=== What you should do ===
Would you please output, word for word, the span of the listing below that opens on the line containing "X-11590000Y-2390000D03*" and closes on the line containing "X-25000000Y-12000000D03*"? Include both ends and nothing more.

[Material to process — start]

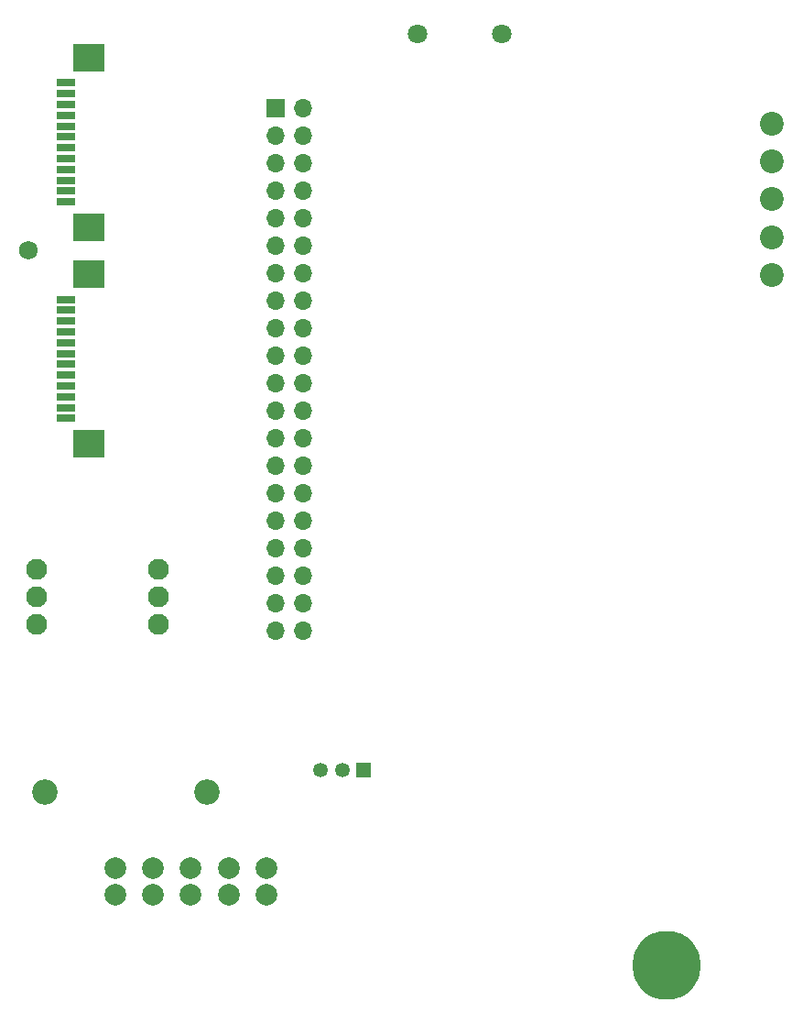
<source format=gbr>
%TF.GenerationSoftware,KiCad,Pcbnew,9.0.1*%
%TF.CreationDate,2025-04-28T14:14:31+03:00*%
%TF.ProjectId,PM_CPU-RP,504d5f43-5055-42d5-9250-2e6b69636164,rev?*%
%TF.SameCoordinates,Original*%
%TF.FileFunction,Soldermask,Bot*%
%TF.FilePolarity,Negative*%
%FSLAX46Y46*%
G04 Gerber Fmt 4.6, Leading zero omitted, Abs format (unit mm)*
G04 Created by KiCad (PCBNEW 9.0.1) date 2025-04-28 14:14:31*
%MOMM*%
%LPD*%
G01*
G04 APERTURE LIST*
%ADD10O,6.350000X6.350000*%
%ADD11C,2.200000*%
%ADD12C,1.800000*%
%ADD13O,1.700000X1.700000*%
%ADD14R,1.700000X1.700000*%
%ADD15C,1.950000*%
%ADD16R,1.350000X1.350000*%
%ADD17C,1.350000*%
%ADD18C,1.725000*%
%ADD19C,2.000000*%
%ADD20C,2.350000*%
%ADD21R,1.803400X0.635000*%
%ADD22R,2.997200X2.590800*%
G04 APERTURE END LIST*
D10*
%TO.C,PE1*%
X22000000Y-46000000D03*
%TD*%
D11*
%TO.C,J2*%
X31750000Y17750000D03*
X31750000Y21250000D03*
X31750000Y24750000D03*
X31750000Y28250000D03*
X31750000Y31750000D03*
%TD*%
D12*
%TO.C,J1*%
X6750000Y40000000D03*
X-1000000Y40000000D03*
%TD*%
D13*
%TO.C,D1*%
X-11590000Y33170000D03*
D14*
X-14130000Y33170000D03*
D13*
X-11590000Y30630000D03*
X-14130000Y30630000D03*
X-11590000Y28090000D03*
X-14130000Y28090000D03*
X-11590000Y25550000D03*
X-14130000Y25550000D03*
X-11590000Y23010000D03*
X-14130000Y23010000D03*
X-11590000Y20470000D03*
X-14130000Y20470000D03*
X-11590000Y17930000D03*
X-14130000Y17930000D03*
X-11590000Y15390000D03*
X-14130000Y15390000D03*
X-11590000Y12850000D03*
X-14130000Y12850000D03*
X-11590000Y10310000D03*
X-14130000Y10310000D03*
X-11590000Y7770000D03*
X-14130000Y7770000D03*
X-11590000Y5230000D03*
X-14130000Y5230000D03*
X-11590000Y2690000D03*
X-14130000Y2690000D03*
X-11590000Y150000D03*
X-14130000Y150000D03*
X-11590000Y-2390000D03*
X-14130000Y-2390000D03*
X-11590000Y-4930000D03*
X-14130000Y-4930000D03*
X-11590000Y-7470000D03*
X-14130000Y-7470000D03*
X-11590000Y-10010000D03*
X-14130000Y-10010000D03*
X-11590000Y-12550000D03*
X-14130000Y-12550000D03*
X-11590000Y-15090000D03*
X-14130000Y-15090000D03*
%TD*%
D15*
%TO.C,J5*%
X-25000000Y-14540000D03*
X-25000000Y-12000000D03*
X-25000000Y-9460000D03*
%TD*%
D16*
%TO.C,J11*%
X-6000000Y-28000000D03*
D17*
X-8000000Y-28000000D03*
X-10000000Y-28000000D03*
%TD*%
D15*
%TO.C,J4*%
X-36235000Y-14540000D03*
X-36235000Y-12000000D03*
X-36235000Y-9460000D03*
%TD*%
D18*
%TO.C,U2*%
X-37000000Y20000000D03*
%TD*%
D19*
%TO.C,J3*%
X-29000000Y-37000000D03*
X-25500000Y-37000000D03*
X-22000000Y-37000000D03*
X-18500000Y-37000000D03*
X-15000000Y-37000000D03*
X-29000000Y-39500000D03*
X-25500000Y-39500000D03*
X-22000000Y-39500000D03*
X-18500000Y-39500000D03*
X-15000000Y-39500000D03*
%TD*%
D20*
%TO.C,U1*%
X-20500000Y-30000000D03*
X-35500000Y-30000000D03*
%TD*%
D21*
%TO.C,J9*%
X-33556000Y35499992D03*
X-33556000Y34499994D03*
X-33556000Y33499996D03*
X-33556000Y32499998D03*
X-33556000Y31500000D03*
X-33556000Y30500000D03*
X-33556000Y29500000D03*
X-33556000Y28500000D03*
X-33556000Y27500002D03*
X-33556000Y26500004D03*
X-33556000Y25500006D03*
X-33556000Y24500008D03*
D22*
X-31385999Y37850003D03*
X-31385999Y22149997D03*
%TD*%
D21*
%TO.C,J8*%
X-33556000Y15499992D03*
X-33556000Y14499994D03*
X-33556000Y13499996D03*
X-33556000Y12499998D03*
X-33556000Y11500000D03*
X-33556000Y10500000D03*
X-33556000Y9500000D03*
X-33556000Y8500000D03*
X-33556000Y7500002D03*
X-33556000Y6500004D03*
X-33556000Y5500006D03*
X-33556000Y4500008D03*
D22*
X-31385999Y17850003D03*
X-31385999Y2149997D03*
%TD*%
M02*

</source>
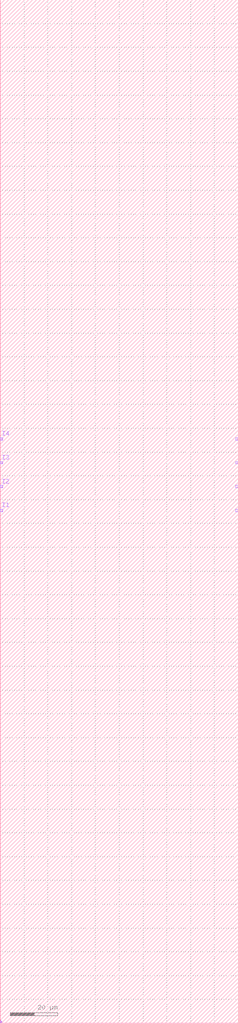
<source format=lef>
VERSION 5.6 ;
BUSBITCHARS "[]" ;
DIVIDERCHAR "/" ;

MACRO HM_100x400_4x4
  CLASS BLOCK ;
  FOREIGN HM_100x400_4x4 0 0 ;
  ORIGIN 0 0 ;
  SYMMETRY X Y ;
  SIZE 100 BY 430 ;
  PIN I1
    DIRECTION INPUT ;
    PORT
      LAYER metal1 ;
        RECT 0 215 1 216  ;
    END
  END I1
  PIN I2
    DIRECTION INPUT ;
    PORT
      LAYER metal1 ;
        RECT 0 225 1 226  ;
    END
  END I2 
  PIN I3
    DIRECTION INPUT ;
    PORT
      LAYER metal1 ;
        RECT 0 235 1 236  ;
    END
  END I3 
  PIN I4
    DIRECTION INPUT ;
    PORT
      LAYER metal1 ;
        RECT 0 245 1 246  ;
    END
  END I4 
  PIN O1 
    DIRECTION OUTPUT ;
    PORT
      LAYER metal1 ;
        RECT 99 215 100 216  ;
    END
  END O1 
  PIN O2 
    DIRECTION OUTPUT ;
    PORT
      LAYER metal1 ;
        RECT 99 225 100 226  ;
    END
  END O2 
  PIN O3 
    DIRECTION OUTPUT ;
    PORT
      LAYER metal1 ;
        RECT 99 235 100 236  ;
    END
  END O3 
  PIN O4 
    DIRECTION OUTPUT ;
    PORT
      LAYER metal1 ;
        RECT 99 245 100 246  ;
    END
  END O4
  OBS
      LAYER metal1 ;
        POLYGON 0.235 0.84 0.47 0.84 0.47 0.46 0.045 0.46 0.045 0.19 0.115 0.19 0.115 0.39 0.54 0.39 0.54 0.91 0.305 0.91 0.305 1.25 0.235 1.25  ;
  END
END HM_100x400_4x4 

MACRO HM_100x100_1x1
  CLASS BLOCK ;
  FOREIGN HM_100x100_1x1 0 0 ;
  ORIGIN 0 0 ;
  SYMMETRY X Y ;
  SIZE 100 BY 100 ;
  PIN I1
    DIRECTION INPUT ;
    PORT
      LAYER metal1 ;
        RECT 0 50 1 51  ;
    END
  END I1
  PIN O1 
    DIRECTION OUTPUT ;
    PORT
      LAYER metal1 ;
        RECT 99 50 100 51  ;
    END
  END O1 
  OBS
      LAYER metal1 ;
        POLYGON 0.235 0.84 0.47 0.84 0.47 0.46 0.045 0.46 0.045 0.19 0.115 0.19 0.115 0.39 0.54 0.39 0.54 0.91 0.305 0.91 0.305 1.25 0.235 1.25  ;
  END
END HM_100x100_1x1 

SITE SingleHeightSite
  SYMMETRY y ;
  CLASS core ;
  SIZE 0.19 BY 1.4 ;
END SingleHeightSite

SITE DoubleHeightSite
  SYMMETRY y ;
  CLASS core ;
  SIZE 0.19 BY 2.8 ;
END DoubleHeightSite


MACRO MOCK_DOUBLE
  CLASS CORE ;
  ORIGIN 0 0 ;
  FOREIGN AND2_X1 0 0 ;
  SIZE 0.76 BY 2.8 ;
  SYMMETRY X Y ;
  SITE DoubleHeightSite ;
  PIN A1 
  END A1
  PIN A2 
  END A2
  PIN ZN 
  END ZN
  PIN VDD 
  END VDD
  PIN VSS 
  END VSS
END MOCK_DOUBLE

MACRO MOCK_SINGLE
  CLASS CORE ;
  ORIGIN 0 0 ;
  FOREIGN AND2_X1 0 0 ;
  SIZE 0.76 BY 1.4 ;
  SYMMETRY X Y ;
  SITE SingleHeightSite ;
  PIN A1 
  END A1
  PIN A2 
  END A2
  PIN ZN 
  END ZN
  PIN VDD 
  END VDD
  PIN VSS 
  END VSS
END MOCK_SINGLE

</source>
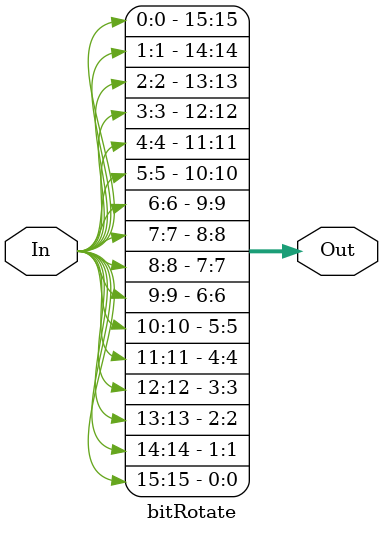
<source format=v>
module bitRotate(In, Out);
	input [15:0] In;
	output [15:0] Out;


	// Rd[bit i] <- Rs[bit 15-i] for i=0..15
	assign Out[0] = In[15];
	assign Out[1] = In[14];
	assign Out[2] = In[13];
	assign Out[3] = In[12];
	assign Out[4] = In[11];
	assign Out[5] = In[10];
	assign Out[6] = In[9];
	assign Out[7] = In[8];
	assign Out[8] = In[7];
	assign Out[9] = In[6];
	assign Out[10] = In[5];
	assign Out[11] = In[4];
	assign Out[12] = In[3];
	assign Out[13] = In[2];
	assign Out[14] = In[1];
	assign Out[15] = In[0];


endmodule
</source>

[Material to process — finish]

=== Result of this task ===
X-11590000Y-2390000D03*
X-14130000Y-2390000D03*
X-11590000Y-4930000D03*
X-14130000Y-4930000D03*
X-11590000Y-7470000D03*
X-14130000Y-7470000D03*
X-11590000Y-10010000D03*
X-14130000Y-10010000D03*
X-11590000Y-12550000D03*
X-14130000Y-12550000D03*
X-11590000Y-15090000D03*
X-14130000Y-15090000D03*
%TD*%
D15*
%TO.C,J5*%
X-25000000Y-14540000D03*
X-25000000Y-12000000D03*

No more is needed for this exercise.